Now, the most important thing about applying these styles is realizing that they're not really being applied to your movie; they are only being applied to the media object on the slide before the movie starts. When the movie starts, it will always play in a rectangle. If you use one of the presets that keeps the rectangular shape in place, your movie will look like it has the preset applied. But if you choose one of the styles that has a tilt, shape, or complex set of effects applied, your movie clip will layer over these graphics and look terrible. Let's take a look at the good, the bad, and the ugly.
Click on the More button in the lower-right corner of the gallery so that you can see all of the options. Hold your cursor over all of the different styles and you'll see a live preview on your slide. They look great now because all we see is the effect applied to the video outline. Let's start with one that won't work at all. Try the Bevel Perspective. Now, when I play my presentation, I can see the movie play in its rectangle over the starting frame. This looks terrible.
(Male speaker: --my anniversary tonight, and I forgot about it until about fifteen minutes ago--) Press Escape to leave the movie and then again to go back to normal view. This time let's go more subtle. Click on the gallery again and try the fourth option, the Drop Shadow Rectangle. This makes the video stand out from the slide because it has a shadow effect applied. When I play it, I still maintain my original shape, so the effect works nicely. (Male speaker: --awesome. It's actually my anniversary tonight.) I'll press Escape again and go back to normal view.
After you've set your effects, you do have the ability to adjust all of them further, on an individual basis. If you right-click on the video, choose Format Picture at the bottom of the Shortcut menu. A dialog box opens. I'll drag it off to the left. Here you can see the current settings for your video and tweak them as needed. For example, I'll go to Shadow, and I'll increase the Size, decrease the Transparency, to make it a little bit darker, and increase the Angle one click, and the Distance as well, so that the video pops off of the slide a little bit more.

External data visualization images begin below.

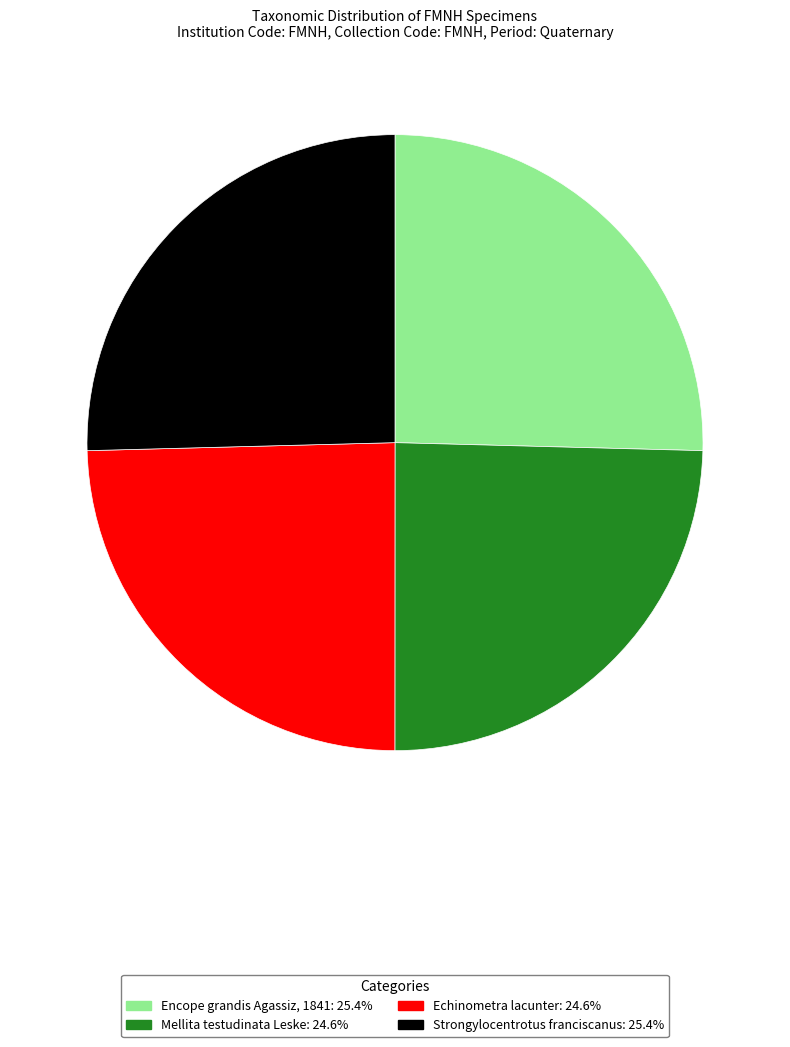

Does Strongylocentrotus franciscanus represent more than half of the total?

No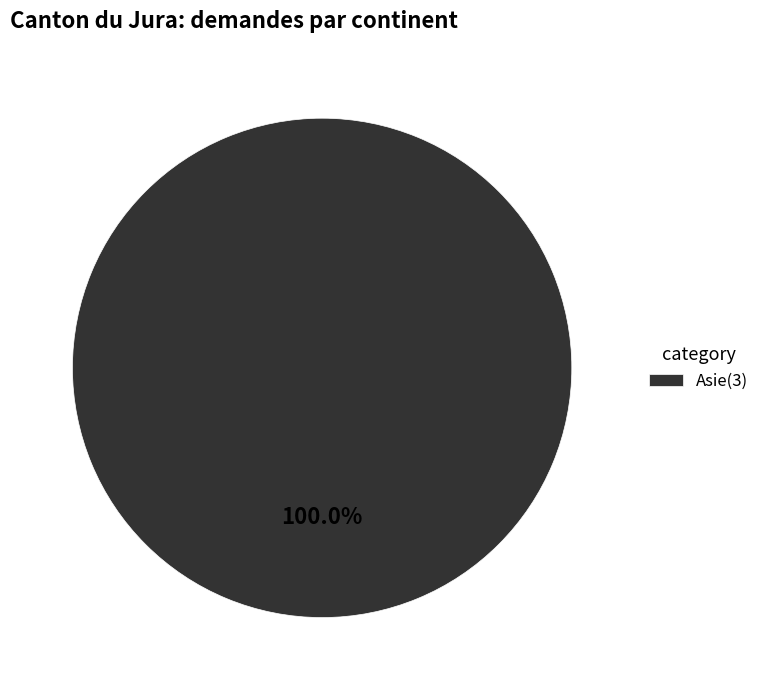

Rank the categories by value from highest to lowest.

Asie(3)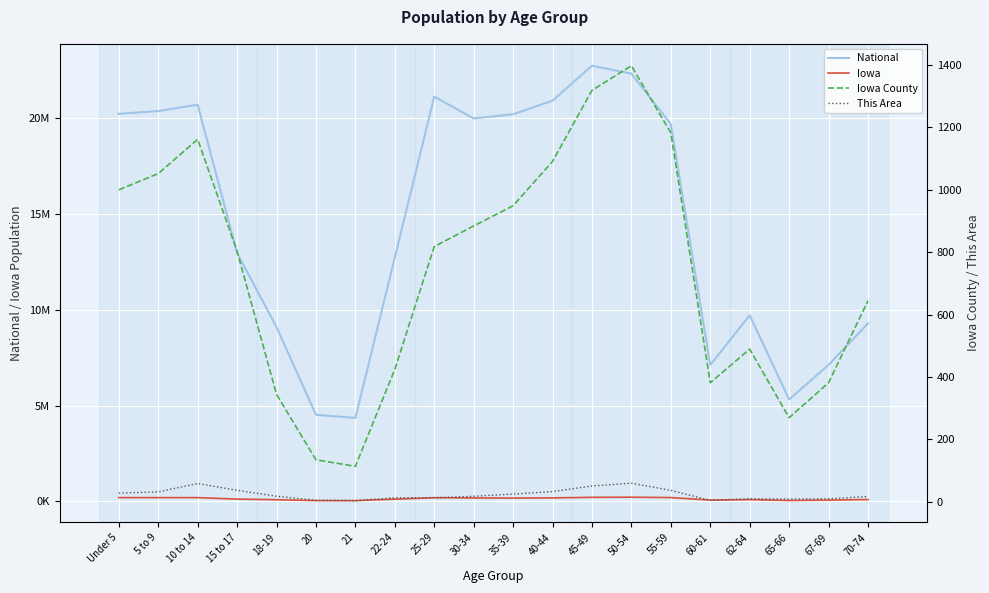

Where is This Area nearest to the value 31?

5 to 9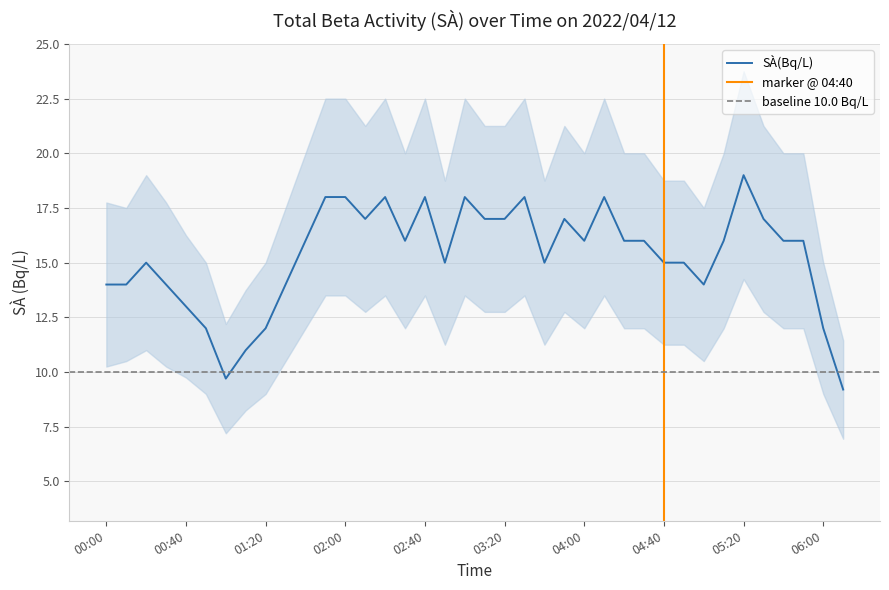

What is the approximate value at 05:30?

17.0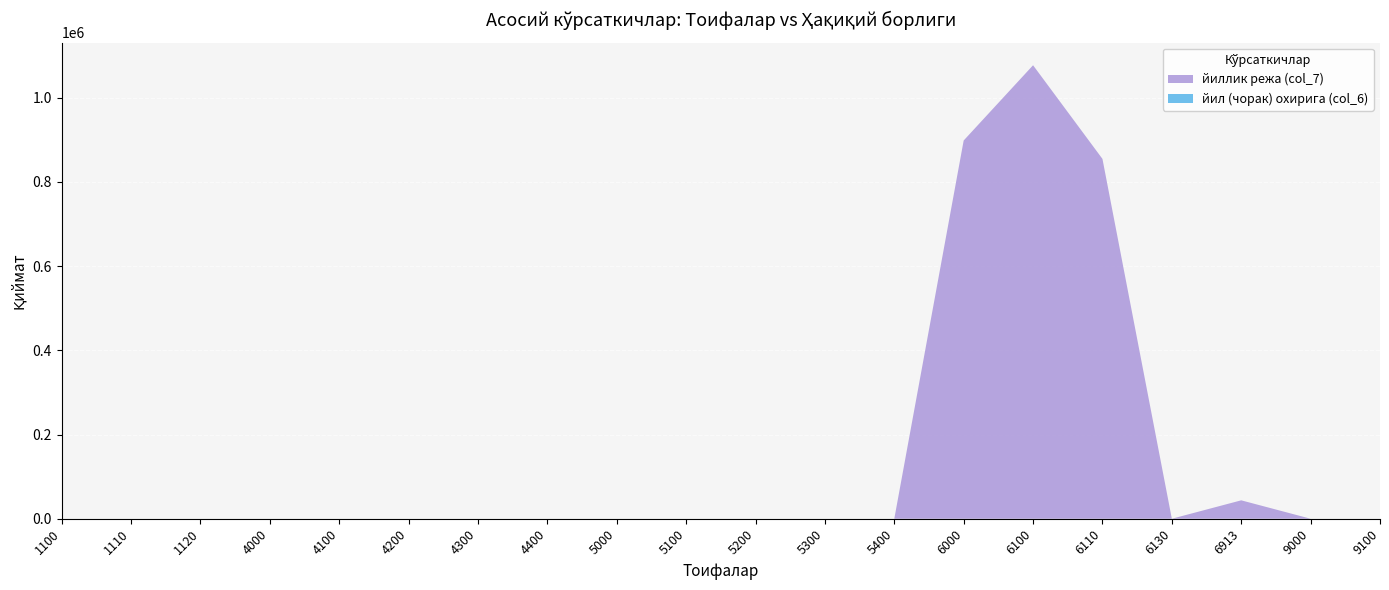

At which category is the sum across all series the highest?

6100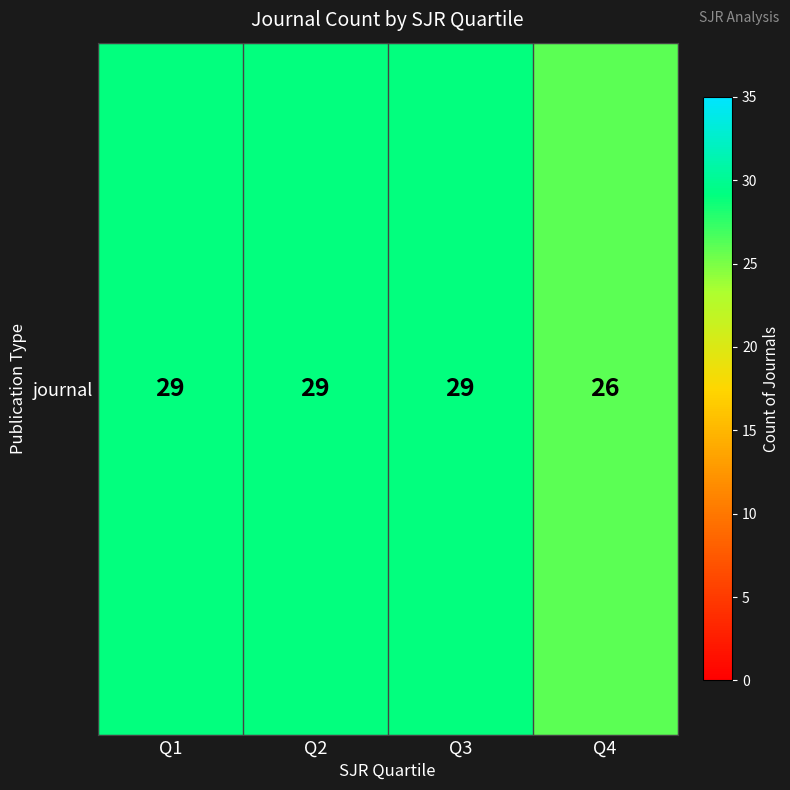

At which category does the chart reach its peak across all series?

Q1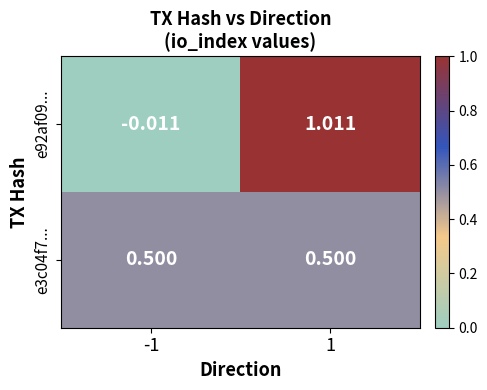

Which label corresponds to the smallest value in the chart?

-1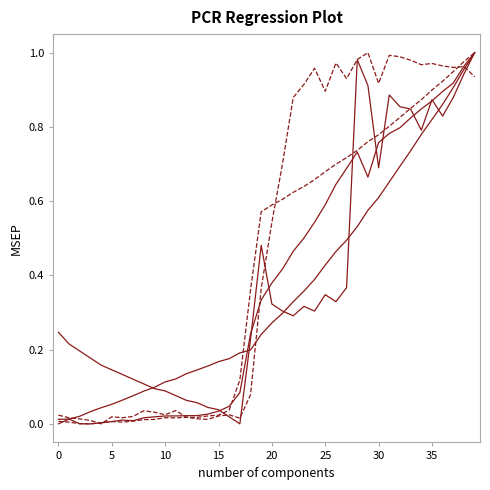

At which category is the sum across all series the highest?

39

Again, many of the settings may make your movie look strange when it plays, so be sure to test carefully. We'll explore some of these settings in this dialog box in the next videos in this chapter. I'll click Close. Using the Picture Effects presets will allow you to create a style for your presentation. Just keep in mind that the effects are applied to the media object, not the video itself, so that when your movie plays, the two visual styles may overlap. Do be careful spending too much time playing around in order to get these right, though.
You can lose hours trying to get the perfect look just for a few fleeting seconds of video. Use your time wisely.